- **Task requirements**:
All lines from the one containing "2. black plastic crate (261,55,618,283)" to the end of the listing below should be output exactly; omit the pictures.

++++++++++

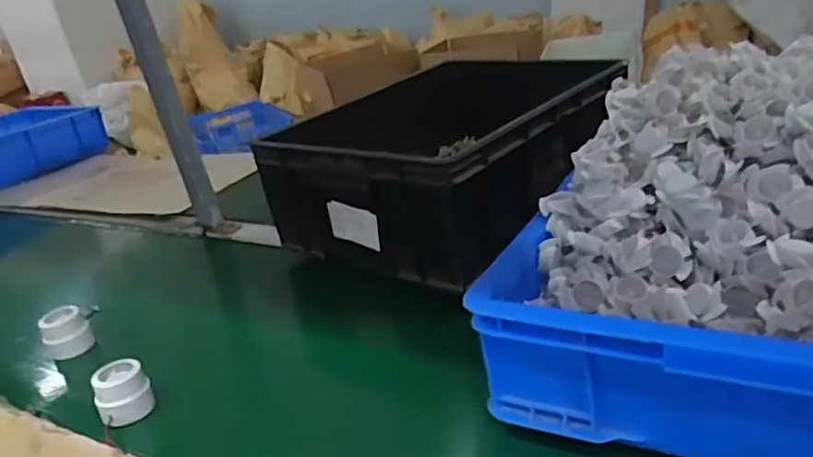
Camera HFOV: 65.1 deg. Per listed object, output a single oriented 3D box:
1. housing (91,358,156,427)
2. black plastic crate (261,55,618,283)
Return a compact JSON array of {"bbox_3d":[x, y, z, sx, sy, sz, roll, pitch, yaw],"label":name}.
[{"bbox_3d":[-0.291,0.167,0.654,0.051,0.050,0.043,-23,28,-24],"label":"housing"},{"bbox_3d":[0.094,-0.117,0.948,0.324,0.170,0.520,12,34,40],"label":"black plastic crate"}]

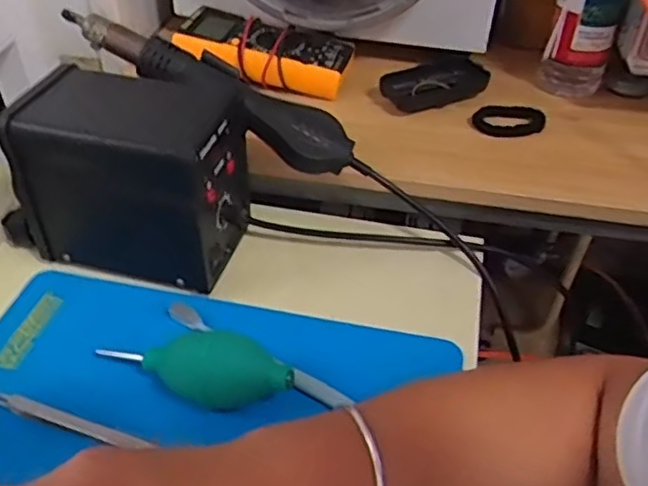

++++++++++

- **Task response**:
2. black plastic crate (261,55,618,283)
Return a compact JSON array of {"bbox_3d":[x, y, z, sx, sy, sz, roll, pitch, yaw],"label":name}.
[{"bbox_3d":[-0.291,0.167,0.654,0.051,0.050,0.043,-23,28,-24],"label":"housing"},{"bbox_3d":[0.094,-0.117,0.948,0.324,0.170,0.520,12,34,40],"label":"black plastic crate"}]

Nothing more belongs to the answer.